### WHAT YOU SHOULD DO
Among the records that follow, find the line with "M615 1217 640 1292 615 1300 590 1226Z" and the line with "M56 1120 87 1139 141 1148 182 1178". Set down those lines and all lines between them exactly, without adding anything.

Records from a dataset:
***
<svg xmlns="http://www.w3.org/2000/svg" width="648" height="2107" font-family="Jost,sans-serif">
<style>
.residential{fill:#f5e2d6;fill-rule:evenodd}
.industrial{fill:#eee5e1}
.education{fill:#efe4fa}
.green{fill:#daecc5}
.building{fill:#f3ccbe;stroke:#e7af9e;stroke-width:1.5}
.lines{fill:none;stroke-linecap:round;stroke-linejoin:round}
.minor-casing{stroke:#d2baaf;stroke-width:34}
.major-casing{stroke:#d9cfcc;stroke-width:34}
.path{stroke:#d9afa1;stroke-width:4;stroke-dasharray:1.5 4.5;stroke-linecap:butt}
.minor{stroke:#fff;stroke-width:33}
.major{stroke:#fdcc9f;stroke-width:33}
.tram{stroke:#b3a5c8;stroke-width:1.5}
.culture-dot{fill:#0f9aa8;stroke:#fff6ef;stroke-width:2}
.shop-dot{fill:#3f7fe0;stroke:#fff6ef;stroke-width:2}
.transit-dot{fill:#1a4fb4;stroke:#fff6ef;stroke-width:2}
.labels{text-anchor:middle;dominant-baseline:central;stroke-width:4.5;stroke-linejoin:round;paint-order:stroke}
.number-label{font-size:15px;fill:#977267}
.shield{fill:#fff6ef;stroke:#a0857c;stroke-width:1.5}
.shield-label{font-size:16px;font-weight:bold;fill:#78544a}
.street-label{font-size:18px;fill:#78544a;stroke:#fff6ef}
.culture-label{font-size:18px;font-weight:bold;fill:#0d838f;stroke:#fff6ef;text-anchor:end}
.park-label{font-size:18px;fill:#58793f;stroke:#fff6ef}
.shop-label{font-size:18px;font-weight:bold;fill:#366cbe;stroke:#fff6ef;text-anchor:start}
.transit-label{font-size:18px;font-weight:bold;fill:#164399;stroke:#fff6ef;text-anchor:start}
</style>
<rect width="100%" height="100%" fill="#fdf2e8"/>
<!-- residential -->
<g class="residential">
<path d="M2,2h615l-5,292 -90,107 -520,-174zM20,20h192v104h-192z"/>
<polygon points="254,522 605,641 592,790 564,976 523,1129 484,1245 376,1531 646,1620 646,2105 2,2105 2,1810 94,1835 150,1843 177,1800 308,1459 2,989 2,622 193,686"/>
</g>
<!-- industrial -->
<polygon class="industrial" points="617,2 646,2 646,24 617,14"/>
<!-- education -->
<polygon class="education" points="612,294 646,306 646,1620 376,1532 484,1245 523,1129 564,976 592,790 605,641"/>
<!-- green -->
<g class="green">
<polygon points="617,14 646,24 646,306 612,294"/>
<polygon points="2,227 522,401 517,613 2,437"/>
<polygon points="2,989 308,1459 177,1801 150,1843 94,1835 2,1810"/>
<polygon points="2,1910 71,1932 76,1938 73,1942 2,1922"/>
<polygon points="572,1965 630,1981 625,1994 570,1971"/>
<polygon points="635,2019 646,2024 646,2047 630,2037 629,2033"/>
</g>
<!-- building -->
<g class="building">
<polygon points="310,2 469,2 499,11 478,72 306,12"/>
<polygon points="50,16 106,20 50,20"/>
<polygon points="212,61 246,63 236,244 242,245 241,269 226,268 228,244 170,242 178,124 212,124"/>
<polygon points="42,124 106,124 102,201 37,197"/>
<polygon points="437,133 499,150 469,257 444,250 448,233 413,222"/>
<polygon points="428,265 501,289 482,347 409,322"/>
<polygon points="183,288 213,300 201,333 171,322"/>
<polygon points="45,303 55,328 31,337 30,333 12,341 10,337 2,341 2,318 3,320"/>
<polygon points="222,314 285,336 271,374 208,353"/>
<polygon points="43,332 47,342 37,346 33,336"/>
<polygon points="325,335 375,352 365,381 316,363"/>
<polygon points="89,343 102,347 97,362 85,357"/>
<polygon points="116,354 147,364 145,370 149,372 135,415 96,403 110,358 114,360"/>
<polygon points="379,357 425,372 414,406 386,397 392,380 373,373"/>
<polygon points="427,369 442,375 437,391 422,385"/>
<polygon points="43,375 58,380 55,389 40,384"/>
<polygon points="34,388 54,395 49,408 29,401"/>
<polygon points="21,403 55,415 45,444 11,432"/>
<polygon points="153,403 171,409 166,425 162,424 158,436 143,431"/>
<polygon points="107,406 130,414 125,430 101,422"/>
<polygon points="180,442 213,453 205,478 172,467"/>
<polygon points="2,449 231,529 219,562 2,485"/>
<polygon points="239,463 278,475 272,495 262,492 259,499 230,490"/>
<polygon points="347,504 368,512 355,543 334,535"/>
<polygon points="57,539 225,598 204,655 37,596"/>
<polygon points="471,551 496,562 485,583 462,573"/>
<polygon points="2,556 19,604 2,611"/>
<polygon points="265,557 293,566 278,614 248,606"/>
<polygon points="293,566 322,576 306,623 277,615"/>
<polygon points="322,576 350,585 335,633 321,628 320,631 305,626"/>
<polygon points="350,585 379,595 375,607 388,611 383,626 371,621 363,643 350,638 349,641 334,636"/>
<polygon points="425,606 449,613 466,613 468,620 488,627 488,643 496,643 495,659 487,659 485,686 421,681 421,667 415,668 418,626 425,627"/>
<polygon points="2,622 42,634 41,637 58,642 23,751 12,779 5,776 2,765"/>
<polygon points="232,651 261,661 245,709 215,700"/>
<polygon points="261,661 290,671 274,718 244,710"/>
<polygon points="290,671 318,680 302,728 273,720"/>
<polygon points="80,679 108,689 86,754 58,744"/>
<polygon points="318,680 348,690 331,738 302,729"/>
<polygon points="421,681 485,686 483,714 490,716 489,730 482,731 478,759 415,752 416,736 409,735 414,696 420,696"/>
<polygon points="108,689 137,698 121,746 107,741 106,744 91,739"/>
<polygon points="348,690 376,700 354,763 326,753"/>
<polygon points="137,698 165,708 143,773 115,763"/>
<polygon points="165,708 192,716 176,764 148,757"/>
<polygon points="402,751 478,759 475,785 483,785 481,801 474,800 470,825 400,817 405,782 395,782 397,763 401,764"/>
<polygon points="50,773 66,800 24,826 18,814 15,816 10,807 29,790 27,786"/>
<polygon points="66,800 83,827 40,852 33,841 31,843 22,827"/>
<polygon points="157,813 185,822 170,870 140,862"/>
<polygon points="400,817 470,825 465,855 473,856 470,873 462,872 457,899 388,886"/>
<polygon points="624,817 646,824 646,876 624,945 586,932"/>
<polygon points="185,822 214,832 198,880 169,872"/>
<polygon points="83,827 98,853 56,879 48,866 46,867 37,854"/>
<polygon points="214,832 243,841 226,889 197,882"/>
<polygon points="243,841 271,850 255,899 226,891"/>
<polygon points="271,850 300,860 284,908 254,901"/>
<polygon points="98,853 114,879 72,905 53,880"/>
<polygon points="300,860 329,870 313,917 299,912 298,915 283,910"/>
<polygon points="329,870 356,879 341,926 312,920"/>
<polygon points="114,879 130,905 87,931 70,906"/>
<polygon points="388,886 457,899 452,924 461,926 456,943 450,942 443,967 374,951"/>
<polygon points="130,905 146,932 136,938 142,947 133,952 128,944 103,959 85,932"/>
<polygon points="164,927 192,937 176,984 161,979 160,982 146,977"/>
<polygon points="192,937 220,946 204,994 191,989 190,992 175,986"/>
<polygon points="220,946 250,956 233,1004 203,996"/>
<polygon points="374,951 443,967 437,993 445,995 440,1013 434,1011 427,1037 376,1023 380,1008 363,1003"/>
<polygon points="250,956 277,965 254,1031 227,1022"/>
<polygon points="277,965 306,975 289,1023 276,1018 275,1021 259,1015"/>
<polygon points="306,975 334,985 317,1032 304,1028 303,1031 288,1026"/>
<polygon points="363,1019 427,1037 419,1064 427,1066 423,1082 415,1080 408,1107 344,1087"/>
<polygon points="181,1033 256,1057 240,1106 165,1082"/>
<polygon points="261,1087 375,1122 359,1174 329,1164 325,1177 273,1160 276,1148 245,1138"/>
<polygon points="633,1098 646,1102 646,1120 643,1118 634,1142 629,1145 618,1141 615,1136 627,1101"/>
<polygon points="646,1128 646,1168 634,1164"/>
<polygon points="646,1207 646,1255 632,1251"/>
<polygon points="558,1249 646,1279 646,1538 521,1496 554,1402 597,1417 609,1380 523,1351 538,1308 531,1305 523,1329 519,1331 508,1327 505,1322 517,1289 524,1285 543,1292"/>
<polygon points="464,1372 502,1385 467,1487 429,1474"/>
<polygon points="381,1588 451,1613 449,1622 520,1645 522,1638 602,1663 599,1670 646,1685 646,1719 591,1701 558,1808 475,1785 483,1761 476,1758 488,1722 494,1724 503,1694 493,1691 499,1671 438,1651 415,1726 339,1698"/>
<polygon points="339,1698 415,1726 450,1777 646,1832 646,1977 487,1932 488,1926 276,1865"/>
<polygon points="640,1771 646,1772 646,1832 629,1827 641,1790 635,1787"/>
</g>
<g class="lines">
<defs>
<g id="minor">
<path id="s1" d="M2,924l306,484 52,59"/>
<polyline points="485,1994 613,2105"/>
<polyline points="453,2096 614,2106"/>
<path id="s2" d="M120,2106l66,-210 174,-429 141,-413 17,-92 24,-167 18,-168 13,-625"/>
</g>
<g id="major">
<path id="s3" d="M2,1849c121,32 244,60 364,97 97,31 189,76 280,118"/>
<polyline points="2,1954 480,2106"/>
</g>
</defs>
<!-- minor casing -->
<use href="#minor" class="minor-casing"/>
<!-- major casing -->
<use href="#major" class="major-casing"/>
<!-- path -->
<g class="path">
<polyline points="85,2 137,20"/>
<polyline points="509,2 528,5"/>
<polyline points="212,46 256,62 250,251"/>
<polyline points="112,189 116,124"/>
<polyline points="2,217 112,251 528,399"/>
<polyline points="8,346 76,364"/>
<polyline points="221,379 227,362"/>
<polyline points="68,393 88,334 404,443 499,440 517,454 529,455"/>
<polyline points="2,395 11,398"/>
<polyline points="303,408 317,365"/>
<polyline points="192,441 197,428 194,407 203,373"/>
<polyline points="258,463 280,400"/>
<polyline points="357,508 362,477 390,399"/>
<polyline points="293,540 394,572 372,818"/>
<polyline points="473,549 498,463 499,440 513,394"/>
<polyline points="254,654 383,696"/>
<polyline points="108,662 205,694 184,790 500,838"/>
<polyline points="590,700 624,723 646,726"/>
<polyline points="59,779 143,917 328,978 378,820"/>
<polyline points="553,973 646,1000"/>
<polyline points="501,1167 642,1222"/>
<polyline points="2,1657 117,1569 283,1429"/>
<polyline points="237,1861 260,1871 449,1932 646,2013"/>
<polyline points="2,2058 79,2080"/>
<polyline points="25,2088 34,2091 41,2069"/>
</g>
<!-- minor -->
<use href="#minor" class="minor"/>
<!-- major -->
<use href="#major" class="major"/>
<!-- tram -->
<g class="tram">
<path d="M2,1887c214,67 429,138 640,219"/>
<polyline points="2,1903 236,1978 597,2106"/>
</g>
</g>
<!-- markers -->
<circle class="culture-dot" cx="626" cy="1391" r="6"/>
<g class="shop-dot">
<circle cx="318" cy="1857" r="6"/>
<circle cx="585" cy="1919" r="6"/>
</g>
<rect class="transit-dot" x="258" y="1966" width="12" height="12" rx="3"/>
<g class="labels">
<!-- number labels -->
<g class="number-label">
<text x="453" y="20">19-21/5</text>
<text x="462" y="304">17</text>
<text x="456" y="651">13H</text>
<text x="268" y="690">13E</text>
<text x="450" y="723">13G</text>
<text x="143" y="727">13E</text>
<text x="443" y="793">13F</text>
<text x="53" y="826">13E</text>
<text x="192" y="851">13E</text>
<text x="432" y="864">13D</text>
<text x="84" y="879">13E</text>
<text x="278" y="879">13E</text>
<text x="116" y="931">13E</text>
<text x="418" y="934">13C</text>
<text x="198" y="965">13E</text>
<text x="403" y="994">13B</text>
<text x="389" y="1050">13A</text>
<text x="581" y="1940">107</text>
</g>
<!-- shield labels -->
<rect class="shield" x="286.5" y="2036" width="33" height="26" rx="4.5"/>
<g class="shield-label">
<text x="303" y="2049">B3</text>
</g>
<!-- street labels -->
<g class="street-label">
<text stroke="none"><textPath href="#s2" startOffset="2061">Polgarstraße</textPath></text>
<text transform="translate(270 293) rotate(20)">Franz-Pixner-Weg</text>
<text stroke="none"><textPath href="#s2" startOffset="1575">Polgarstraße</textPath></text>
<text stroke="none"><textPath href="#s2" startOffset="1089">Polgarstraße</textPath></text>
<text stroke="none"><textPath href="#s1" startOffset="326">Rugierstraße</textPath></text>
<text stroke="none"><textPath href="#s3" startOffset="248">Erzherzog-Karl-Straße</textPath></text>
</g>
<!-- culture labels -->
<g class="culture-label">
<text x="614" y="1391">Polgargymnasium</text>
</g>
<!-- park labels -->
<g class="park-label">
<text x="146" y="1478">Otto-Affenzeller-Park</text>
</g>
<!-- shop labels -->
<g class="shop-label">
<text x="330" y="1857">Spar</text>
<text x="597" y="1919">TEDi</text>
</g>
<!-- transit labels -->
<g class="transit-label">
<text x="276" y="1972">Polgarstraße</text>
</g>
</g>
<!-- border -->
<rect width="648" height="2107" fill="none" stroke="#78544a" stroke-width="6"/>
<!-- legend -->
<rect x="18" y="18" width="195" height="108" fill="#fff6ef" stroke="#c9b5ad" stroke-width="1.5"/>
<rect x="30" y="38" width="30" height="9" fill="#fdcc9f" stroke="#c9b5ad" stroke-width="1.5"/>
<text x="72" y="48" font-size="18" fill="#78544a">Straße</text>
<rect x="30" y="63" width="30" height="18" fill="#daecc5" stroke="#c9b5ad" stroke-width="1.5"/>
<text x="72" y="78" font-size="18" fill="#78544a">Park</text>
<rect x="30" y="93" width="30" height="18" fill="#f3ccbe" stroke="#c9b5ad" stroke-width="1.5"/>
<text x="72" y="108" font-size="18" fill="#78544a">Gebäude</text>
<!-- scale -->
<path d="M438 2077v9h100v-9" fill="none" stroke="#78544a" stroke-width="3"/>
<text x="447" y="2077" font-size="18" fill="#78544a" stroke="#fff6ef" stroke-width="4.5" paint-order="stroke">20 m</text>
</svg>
***
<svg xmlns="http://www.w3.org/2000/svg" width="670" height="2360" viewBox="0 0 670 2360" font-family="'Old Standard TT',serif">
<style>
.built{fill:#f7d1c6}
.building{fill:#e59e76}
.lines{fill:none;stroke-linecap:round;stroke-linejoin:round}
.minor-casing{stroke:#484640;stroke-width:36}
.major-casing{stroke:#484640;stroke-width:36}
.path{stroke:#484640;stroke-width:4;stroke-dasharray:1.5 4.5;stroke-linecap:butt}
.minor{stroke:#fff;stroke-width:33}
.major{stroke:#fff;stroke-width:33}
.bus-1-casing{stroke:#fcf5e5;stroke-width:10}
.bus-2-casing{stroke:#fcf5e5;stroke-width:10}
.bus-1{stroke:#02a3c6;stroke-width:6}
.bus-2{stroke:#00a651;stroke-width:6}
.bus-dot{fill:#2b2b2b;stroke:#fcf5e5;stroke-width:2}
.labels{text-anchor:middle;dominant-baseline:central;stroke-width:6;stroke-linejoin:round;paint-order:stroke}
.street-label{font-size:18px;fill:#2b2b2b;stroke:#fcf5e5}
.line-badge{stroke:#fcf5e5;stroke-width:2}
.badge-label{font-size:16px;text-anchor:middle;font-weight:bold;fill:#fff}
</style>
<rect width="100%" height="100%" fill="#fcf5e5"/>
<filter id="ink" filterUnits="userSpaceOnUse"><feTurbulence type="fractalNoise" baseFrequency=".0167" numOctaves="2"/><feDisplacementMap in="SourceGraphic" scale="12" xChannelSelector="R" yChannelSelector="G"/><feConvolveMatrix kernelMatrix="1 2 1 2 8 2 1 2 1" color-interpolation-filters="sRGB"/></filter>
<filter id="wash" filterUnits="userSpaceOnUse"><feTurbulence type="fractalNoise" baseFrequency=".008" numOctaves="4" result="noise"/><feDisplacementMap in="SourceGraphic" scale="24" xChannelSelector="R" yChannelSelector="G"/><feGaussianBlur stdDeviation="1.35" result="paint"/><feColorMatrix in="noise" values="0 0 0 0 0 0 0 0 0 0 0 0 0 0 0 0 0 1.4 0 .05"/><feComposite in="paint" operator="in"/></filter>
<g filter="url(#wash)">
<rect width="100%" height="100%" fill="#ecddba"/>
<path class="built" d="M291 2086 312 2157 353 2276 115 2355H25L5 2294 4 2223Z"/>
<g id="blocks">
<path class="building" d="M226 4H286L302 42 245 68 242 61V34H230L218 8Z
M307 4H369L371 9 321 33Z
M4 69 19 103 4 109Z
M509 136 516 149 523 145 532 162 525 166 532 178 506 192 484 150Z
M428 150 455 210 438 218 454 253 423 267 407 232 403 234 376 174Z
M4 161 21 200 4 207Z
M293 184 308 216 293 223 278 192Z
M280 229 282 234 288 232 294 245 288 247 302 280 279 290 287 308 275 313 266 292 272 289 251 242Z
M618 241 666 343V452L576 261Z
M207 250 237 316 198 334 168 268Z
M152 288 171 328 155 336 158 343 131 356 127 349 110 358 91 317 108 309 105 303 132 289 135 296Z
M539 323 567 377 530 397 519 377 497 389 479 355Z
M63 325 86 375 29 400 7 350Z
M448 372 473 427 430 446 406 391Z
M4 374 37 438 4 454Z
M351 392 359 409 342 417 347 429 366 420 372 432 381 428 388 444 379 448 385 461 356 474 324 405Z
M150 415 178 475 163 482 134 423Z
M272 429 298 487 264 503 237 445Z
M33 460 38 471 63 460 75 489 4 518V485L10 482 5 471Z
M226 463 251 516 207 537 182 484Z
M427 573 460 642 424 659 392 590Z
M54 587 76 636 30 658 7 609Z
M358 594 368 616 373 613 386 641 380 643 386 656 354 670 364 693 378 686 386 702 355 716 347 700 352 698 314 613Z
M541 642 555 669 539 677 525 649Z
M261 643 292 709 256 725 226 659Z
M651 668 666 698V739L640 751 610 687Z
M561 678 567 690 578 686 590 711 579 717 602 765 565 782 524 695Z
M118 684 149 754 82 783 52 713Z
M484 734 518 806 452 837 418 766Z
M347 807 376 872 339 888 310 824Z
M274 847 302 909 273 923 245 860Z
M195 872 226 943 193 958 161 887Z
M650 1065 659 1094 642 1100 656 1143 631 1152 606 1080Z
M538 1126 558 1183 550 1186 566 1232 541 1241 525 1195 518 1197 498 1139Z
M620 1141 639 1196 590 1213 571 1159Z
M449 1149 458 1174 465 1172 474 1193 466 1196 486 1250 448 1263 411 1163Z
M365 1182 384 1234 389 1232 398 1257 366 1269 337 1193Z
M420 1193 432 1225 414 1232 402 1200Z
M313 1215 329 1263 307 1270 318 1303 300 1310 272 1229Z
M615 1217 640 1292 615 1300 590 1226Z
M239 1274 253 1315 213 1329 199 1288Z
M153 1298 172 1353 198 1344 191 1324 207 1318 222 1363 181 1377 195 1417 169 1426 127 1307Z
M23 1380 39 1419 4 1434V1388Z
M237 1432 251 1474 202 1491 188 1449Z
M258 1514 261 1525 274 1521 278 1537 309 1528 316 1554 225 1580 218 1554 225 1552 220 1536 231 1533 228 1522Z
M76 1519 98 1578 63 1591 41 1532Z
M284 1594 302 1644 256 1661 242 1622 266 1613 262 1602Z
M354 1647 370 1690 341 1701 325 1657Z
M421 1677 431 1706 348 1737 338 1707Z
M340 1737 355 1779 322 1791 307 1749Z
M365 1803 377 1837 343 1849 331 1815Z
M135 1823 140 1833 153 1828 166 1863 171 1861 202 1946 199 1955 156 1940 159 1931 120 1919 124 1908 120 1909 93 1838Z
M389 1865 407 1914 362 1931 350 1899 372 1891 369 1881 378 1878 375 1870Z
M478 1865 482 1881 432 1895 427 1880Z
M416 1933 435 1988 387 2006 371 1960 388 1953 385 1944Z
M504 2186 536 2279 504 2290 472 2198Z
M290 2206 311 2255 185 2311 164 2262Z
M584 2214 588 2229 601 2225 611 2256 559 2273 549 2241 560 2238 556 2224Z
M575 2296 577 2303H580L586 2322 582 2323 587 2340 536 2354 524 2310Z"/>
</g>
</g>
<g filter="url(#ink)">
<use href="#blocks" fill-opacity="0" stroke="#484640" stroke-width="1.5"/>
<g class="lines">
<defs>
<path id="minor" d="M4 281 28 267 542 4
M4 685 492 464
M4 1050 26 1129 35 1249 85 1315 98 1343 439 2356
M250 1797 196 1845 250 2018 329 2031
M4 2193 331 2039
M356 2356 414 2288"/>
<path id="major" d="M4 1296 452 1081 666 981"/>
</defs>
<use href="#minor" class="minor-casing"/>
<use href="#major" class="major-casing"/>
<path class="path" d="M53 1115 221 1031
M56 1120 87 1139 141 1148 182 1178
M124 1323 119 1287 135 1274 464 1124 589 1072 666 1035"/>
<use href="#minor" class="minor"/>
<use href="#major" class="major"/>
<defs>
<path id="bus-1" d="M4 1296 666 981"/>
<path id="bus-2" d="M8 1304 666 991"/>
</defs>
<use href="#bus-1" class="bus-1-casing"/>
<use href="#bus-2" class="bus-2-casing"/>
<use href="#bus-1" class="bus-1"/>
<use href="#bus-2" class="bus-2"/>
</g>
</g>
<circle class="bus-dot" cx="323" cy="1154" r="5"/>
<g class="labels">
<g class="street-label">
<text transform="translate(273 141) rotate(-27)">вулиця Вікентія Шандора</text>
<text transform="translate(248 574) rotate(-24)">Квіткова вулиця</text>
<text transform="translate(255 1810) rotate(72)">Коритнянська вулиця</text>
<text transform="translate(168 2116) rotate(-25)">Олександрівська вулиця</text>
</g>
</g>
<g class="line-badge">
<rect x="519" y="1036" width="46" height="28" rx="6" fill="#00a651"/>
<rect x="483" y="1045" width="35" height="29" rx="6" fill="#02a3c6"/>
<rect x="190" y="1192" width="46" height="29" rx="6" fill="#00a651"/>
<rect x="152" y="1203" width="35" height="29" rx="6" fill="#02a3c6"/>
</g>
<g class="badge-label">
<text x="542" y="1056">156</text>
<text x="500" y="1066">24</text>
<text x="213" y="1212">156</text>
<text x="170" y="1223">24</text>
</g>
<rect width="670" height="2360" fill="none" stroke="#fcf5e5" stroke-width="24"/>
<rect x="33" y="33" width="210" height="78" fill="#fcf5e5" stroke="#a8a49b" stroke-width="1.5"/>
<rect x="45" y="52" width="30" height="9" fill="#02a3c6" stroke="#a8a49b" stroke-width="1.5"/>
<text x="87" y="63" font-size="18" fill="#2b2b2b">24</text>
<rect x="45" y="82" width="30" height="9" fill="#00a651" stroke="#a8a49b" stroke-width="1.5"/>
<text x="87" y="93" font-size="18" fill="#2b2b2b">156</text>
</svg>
***
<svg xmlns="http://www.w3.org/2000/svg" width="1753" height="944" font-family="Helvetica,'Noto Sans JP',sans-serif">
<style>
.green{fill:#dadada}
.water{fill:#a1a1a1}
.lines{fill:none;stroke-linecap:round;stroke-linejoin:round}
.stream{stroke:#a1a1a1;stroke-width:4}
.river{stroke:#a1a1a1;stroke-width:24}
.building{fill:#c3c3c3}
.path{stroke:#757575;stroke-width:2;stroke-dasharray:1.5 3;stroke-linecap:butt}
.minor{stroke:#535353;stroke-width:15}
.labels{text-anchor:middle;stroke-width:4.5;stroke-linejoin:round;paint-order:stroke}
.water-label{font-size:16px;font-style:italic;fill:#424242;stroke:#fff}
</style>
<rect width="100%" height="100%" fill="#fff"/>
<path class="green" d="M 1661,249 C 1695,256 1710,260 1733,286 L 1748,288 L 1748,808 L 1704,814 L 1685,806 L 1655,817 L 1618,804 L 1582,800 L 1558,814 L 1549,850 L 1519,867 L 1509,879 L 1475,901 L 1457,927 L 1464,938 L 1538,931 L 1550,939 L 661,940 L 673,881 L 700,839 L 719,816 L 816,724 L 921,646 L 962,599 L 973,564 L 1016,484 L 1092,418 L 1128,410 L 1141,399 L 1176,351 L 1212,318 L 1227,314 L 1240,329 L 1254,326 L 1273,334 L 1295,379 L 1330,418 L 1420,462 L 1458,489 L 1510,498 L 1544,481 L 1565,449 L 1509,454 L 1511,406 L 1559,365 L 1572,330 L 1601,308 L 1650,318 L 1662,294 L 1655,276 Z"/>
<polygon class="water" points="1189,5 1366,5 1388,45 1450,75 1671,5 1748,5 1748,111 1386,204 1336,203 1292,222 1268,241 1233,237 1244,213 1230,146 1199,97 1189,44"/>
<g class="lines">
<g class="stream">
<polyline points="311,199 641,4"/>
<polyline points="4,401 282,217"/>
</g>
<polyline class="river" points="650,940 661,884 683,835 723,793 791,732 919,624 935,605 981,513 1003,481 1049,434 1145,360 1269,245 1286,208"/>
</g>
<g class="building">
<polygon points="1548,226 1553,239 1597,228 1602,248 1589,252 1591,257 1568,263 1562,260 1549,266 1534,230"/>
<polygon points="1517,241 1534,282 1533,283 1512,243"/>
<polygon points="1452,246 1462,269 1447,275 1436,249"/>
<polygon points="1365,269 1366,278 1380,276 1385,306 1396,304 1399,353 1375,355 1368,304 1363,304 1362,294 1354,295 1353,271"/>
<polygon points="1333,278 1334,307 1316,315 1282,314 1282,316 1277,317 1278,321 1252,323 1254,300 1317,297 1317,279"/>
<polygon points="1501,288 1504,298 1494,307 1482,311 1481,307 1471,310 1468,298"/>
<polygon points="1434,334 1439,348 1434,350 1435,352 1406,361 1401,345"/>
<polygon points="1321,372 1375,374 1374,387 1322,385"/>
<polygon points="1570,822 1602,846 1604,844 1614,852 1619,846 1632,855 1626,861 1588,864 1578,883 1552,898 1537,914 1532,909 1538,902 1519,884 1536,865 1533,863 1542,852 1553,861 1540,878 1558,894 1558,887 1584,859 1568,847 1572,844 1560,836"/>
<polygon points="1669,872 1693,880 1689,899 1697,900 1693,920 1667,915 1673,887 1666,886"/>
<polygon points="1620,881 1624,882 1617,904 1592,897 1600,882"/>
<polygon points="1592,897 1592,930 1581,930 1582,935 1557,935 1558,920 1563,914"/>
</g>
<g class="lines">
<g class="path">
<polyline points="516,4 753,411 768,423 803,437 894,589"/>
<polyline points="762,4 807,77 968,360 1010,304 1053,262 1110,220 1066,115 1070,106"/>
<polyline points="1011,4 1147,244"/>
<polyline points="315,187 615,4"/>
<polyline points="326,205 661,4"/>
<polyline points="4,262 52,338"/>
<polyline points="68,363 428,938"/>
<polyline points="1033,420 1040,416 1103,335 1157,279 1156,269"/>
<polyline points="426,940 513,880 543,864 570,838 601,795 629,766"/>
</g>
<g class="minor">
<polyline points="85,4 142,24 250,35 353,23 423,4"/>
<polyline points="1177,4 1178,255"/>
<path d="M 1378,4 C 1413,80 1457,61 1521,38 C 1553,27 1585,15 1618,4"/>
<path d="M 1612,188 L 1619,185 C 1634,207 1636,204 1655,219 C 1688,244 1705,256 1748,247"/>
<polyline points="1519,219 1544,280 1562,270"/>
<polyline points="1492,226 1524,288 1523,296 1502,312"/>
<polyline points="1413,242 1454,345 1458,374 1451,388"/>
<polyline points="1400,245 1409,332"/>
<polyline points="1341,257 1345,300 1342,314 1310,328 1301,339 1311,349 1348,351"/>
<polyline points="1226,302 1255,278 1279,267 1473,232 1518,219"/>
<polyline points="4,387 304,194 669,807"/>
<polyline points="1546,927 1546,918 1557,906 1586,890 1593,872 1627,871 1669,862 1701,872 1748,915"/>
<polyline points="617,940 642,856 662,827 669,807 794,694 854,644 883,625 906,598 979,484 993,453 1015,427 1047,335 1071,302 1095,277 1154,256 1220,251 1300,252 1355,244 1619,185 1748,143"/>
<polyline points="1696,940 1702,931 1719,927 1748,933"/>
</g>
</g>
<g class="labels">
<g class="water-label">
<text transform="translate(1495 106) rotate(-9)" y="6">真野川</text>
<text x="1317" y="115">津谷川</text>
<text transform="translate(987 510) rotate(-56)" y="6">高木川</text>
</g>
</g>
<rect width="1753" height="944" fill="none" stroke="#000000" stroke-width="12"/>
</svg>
***
### REPLY TO THE TASK
M615 1217 640 1292 615 1300 590 1226Z
M239 1274 253 1315 213 1329 199 1288Z
M153 1298 172 1353 198 1344 191 1324 207 1318 222 1363 181 1377 195 1417 169 1426 127 1307Z
M23 1380 39 1419 4 1434V1388Z
M237 1432 251 1474 202 1491 188 1449Z
M258 1514 261 1525 274 1521 278 1537 309 1528 316 1554 225 1580 218 1554 225 1552 220 1536 231 1533 228 1522Z
M76 1519 98 1578 63 1591 41 1532Z
M284 1594 302 1644 256 1661 242 1622 266 1613 262 1602Z
M354 1647 370 1690 341 1701 325 1657Z
M421 1677 431 1706 348 1737 338 1707Z
M340 1737 355 1779 322 1791 307 1749Z
M365 1803 377 1837 343 1849 331 1815Z
M135 1823 140 1833 153 1828 166 1863 171 1861 202 1946 199 1955 156 1940 159 1931 120 1919 124 1908 120 1909 93 1838Z
M389 1865 407 1914 362 1931 350 1899 372 1891 369 1881 378 1878 375 1870Z
M478 1865 482 1881 432 1895 427 1880Z
M416 1933 435 1988 387 2006 371 1960 388 1953 385 1944Z
M504 2186 536 2279 504 2290 472 2198Z
M290 2206 311 2255 185 2311 164 2262Z
M584 2214 588 2229 601 2225 611 2256 559 2273 549 2241 560 2238 556 2224Z
M575 2296 577 2303H580L586 2322 582 2323 587 2340 536 2354 524 2310Z"/>
</g>
</g>
<g filter="url(#ink)">
<use href="#blocks" fill-opacity="0" stroke="#484640" stroke-width="1.5"/>
<g class="lines">
<defs>
<path id="minor" d="M4 281 28 267 542 4
M4 685 492 464
M4 1050 26 1129 35 1249 85 1315 98 1343 439 2356
M250 1797 196 1845 250 2018 329 2031
M4 2193 331 2039
M356 2356 414 2288"/>
<path id="major" d="M4 1296 452 1081 666 981"/>
</defs>
<use href="#minor" class="minor-casing"/>
<use href="#major" class="major-casing"/>
<path class="path" d="M53 1115 221 1031
M56 1120 87 1139 141 1148 182 1178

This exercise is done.